[Extrait fourni]:
****************
Euronext attaque Catala et De Roeck

De Rouck Geomatics et Catala sortent toutes les deux de réorganisation judiciaire. ©Photo News

Les papeteries Catala et De Rouck Geomatics, toutes les deux cotées sur Alternext, n’ont pas payé leur redevance annuelle à Euronext Bruxelles. La Bourse entend bien récupérer la mise.

L’affaire introduite mercredi matin au tribunal de commerce de Bruxelles n’est pas commune: Euronext Bruxelles a décidé de se retourner en justice contre deux de ses membres: les papeteries Catala et De Rouck Geomatics, toutes les deux cotées sur Alternext, le marché dédié aux petites et moyennes entreprises.

Question de principe

Contacté hier, Vincent Van Dessel, le CEO de la Bourse de Bruxelles, confirme l’information. L’action en question vise une tentative de récupération de factures non payées.

"Nous sommes une société comme une autre, nous facturons à nos clients et s’ils ne paient pas, nous tentons de récupérer ce qui nous est dû, c’est aussi simple que ça", explique le patron de la Bourse. Les montants en jeu, nous le verrons, sont dérisoires, mais du côté de la Bourse, en semble en faire une question de principe.
****************
[Entrées de données recueillies]:

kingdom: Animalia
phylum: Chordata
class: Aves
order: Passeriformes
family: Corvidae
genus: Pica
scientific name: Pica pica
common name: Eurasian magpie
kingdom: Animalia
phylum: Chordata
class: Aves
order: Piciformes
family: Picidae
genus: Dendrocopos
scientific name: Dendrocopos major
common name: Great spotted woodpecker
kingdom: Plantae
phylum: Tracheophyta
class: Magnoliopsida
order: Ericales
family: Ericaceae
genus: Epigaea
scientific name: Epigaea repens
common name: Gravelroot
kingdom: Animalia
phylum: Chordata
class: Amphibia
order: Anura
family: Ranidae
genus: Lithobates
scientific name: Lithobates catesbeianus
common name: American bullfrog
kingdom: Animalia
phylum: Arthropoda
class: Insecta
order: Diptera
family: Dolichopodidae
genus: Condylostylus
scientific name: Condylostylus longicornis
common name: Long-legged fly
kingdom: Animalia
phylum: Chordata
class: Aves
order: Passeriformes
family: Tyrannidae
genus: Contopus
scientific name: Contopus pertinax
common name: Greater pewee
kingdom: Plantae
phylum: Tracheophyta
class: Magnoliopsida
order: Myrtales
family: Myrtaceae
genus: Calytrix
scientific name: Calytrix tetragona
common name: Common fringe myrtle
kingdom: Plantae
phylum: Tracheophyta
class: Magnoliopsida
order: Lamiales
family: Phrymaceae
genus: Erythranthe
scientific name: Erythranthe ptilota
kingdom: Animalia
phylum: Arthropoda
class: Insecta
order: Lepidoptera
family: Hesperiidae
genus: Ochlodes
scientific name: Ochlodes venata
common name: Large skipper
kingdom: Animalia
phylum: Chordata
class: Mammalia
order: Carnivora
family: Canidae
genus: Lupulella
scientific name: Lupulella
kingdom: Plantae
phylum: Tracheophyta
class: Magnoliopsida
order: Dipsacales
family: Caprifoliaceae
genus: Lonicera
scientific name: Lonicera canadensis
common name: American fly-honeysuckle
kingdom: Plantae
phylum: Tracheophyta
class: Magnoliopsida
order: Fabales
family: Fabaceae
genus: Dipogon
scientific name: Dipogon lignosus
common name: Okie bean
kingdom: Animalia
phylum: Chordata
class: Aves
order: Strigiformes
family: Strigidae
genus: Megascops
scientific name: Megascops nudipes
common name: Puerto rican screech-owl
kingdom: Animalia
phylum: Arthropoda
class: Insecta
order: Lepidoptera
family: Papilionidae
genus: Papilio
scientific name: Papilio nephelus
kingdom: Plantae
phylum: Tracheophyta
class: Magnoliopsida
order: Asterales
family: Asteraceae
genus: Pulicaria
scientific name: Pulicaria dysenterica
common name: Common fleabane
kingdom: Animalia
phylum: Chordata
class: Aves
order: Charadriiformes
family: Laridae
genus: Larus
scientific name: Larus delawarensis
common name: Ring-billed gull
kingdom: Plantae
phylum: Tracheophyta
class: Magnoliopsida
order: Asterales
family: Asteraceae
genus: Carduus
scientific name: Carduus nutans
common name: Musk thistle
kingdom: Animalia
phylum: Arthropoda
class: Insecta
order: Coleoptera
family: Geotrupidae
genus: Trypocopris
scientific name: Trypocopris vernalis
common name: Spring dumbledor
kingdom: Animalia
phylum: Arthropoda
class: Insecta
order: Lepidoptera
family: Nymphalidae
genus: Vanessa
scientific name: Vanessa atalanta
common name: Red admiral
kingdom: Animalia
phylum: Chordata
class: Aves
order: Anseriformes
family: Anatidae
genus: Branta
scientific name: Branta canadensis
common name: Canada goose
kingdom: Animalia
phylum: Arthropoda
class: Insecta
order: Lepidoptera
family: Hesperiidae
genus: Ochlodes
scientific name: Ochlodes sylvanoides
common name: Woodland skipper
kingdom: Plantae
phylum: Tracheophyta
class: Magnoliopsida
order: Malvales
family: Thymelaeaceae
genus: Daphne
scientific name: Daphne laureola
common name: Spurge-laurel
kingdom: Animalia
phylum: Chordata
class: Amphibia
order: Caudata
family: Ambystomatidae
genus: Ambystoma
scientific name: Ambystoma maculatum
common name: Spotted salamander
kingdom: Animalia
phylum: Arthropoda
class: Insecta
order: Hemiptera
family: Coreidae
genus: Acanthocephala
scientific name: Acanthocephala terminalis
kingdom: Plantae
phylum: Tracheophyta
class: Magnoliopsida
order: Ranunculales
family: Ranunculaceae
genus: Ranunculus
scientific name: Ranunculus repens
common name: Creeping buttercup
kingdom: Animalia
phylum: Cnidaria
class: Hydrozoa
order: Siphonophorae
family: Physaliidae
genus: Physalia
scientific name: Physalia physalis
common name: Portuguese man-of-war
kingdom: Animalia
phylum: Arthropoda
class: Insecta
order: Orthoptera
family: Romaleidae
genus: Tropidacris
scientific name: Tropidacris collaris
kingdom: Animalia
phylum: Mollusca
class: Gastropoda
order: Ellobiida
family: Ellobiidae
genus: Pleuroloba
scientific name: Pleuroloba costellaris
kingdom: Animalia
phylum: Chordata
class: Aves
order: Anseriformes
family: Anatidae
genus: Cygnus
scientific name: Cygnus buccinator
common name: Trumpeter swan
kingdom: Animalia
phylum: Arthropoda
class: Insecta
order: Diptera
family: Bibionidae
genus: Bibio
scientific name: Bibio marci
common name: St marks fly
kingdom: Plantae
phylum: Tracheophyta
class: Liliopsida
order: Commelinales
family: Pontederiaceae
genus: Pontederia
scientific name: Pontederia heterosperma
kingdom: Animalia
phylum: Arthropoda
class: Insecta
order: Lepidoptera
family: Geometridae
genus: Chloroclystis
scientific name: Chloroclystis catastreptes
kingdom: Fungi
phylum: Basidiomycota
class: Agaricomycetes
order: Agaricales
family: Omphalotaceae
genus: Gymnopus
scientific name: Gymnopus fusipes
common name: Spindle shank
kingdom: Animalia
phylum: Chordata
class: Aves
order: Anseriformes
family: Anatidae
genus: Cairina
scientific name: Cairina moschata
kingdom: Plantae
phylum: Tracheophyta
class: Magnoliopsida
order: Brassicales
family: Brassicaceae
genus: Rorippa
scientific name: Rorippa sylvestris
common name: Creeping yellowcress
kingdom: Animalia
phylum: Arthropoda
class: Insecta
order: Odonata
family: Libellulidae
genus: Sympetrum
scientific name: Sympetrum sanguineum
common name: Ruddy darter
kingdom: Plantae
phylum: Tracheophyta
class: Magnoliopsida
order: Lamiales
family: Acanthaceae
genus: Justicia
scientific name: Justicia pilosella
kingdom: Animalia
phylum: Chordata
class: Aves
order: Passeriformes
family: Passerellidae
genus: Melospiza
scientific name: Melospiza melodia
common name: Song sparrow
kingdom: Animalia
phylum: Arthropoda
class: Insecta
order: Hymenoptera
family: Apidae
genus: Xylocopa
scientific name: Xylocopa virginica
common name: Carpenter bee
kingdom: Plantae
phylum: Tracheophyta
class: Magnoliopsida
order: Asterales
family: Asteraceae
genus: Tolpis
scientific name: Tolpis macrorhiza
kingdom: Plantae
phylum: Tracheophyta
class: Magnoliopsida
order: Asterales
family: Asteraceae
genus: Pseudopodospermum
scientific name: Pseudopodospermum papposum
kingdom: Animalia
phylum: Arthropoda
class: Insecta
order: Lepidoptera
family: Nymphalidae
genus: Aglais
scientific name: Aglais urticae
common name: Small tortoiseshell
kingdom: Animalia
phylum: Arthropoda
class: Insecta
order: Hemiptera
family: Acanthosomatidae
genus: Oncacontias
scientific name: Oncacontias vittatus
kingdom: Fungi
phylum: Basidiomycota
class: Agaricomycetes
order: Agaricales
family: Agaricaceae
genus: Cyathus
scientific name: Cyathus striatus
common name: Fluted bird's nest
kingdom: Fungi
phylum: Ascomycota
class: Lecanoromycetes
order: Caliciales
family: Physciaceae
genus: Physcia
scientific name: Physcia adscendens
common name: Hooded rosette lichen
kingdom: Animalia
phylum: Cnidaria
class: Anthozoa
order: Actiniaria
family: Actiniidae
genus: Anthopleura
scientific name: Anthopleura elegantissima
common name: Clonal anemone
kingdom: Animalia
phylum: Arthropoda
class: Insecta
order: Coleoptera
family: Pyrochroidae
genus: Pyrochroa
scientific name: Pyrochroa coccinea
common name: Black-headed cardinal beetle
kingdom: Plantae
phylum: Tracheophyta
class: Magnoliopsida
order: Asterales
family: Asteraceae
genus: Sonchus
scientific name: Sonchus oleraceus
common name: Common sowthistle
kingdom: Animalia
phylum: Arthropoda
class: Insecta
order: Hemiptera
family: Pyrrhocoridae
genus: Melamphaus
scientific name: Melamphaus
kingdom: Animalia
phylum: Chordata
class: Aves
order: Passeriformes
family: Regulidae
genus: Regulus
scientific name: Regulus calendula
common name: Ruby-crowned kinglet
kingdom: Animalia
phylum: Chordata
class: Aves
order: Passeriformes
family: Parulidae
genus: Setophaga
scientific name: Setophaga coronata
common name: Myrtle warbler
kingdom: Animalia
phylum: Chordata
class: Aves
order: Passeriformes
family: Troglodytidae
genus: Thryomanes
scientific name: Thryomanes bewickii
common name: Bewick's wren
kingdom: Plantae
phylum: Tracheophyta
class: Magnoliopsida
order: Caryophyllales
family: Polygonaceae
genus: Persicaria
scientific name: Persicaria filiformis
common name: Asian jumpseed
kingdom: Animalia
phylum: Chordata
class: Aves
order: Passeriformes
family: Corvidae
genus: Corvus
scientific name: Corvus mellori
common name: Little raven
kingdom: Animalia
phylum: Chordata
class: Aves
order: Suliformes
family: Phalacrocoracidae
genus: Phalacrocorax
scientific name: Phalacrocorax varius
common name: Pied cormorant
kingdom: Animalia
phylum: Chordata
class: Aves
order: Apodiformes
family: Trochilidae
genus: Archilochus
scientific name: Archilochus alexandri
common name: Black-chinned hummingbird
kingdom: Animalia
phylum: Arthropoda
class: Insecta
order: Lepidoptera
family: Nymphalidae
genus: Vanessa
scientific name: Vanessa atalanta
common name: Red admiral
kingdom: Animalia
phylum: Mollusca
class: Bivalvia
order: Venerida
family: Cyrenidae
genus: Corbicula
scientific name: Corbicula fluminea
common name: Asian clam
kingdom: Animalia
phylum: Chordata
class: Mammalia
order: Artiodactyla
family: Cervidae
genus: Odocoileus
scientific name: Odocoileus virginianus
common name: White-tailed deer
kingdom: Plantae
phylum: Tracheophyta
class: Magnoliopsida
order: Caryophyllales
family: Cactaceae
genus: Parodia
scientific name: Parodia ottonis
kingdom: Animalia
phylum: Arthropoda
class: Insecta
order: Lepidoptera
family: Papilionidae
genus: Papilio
****************
[Consigne]: Citez en entier le texte sur l'action en justice d'Euronext Bruxelles, sans rien y modifier.

[Résultat ci-dessous]:
Euronext attaque Catala et De Roeck

De Rouck Geomatics et Catala sortent toutes les deux de réorganisation judiciaire. ©Photo News

Les papeteries Catala et De Rouck Geomatics, toutes les deux cotées sur Alternext, n’ont pas payé leur redevance annuelle à Euronext Bruxelles. La Bourse entend bien récupérer la mise.

L’affaire introduite mercredi matin au tribunal de commerce de Bruxelles n’est pas commune: Euronext Bruxelles a décidé de se retourner en justice contre deux de ses membres: les papeteries Catala et De Rouck Geomatics, toutes les deux cotées sur Alternext, le marché dédié aux petites et moyennes entreprises.

Question de principe

Contacté hier, Vincent Van Dessel, le CEO de la Bourse de Bruxelles, confirme l’information. L’action en question vise une tentative de récupération de factures non payées.

"Nous sommes une société comme une autre, nous facturons à nos clients et s’ils ne paient pas, nous tentons de récupérer ce qui nous est dû, c’est aussi simple que ça", explique le patron de la Bourse. Les montants en jeu, nous le verrons, sont dérisoires, mais du côté de la Bourse, en semble en faire une question de principe.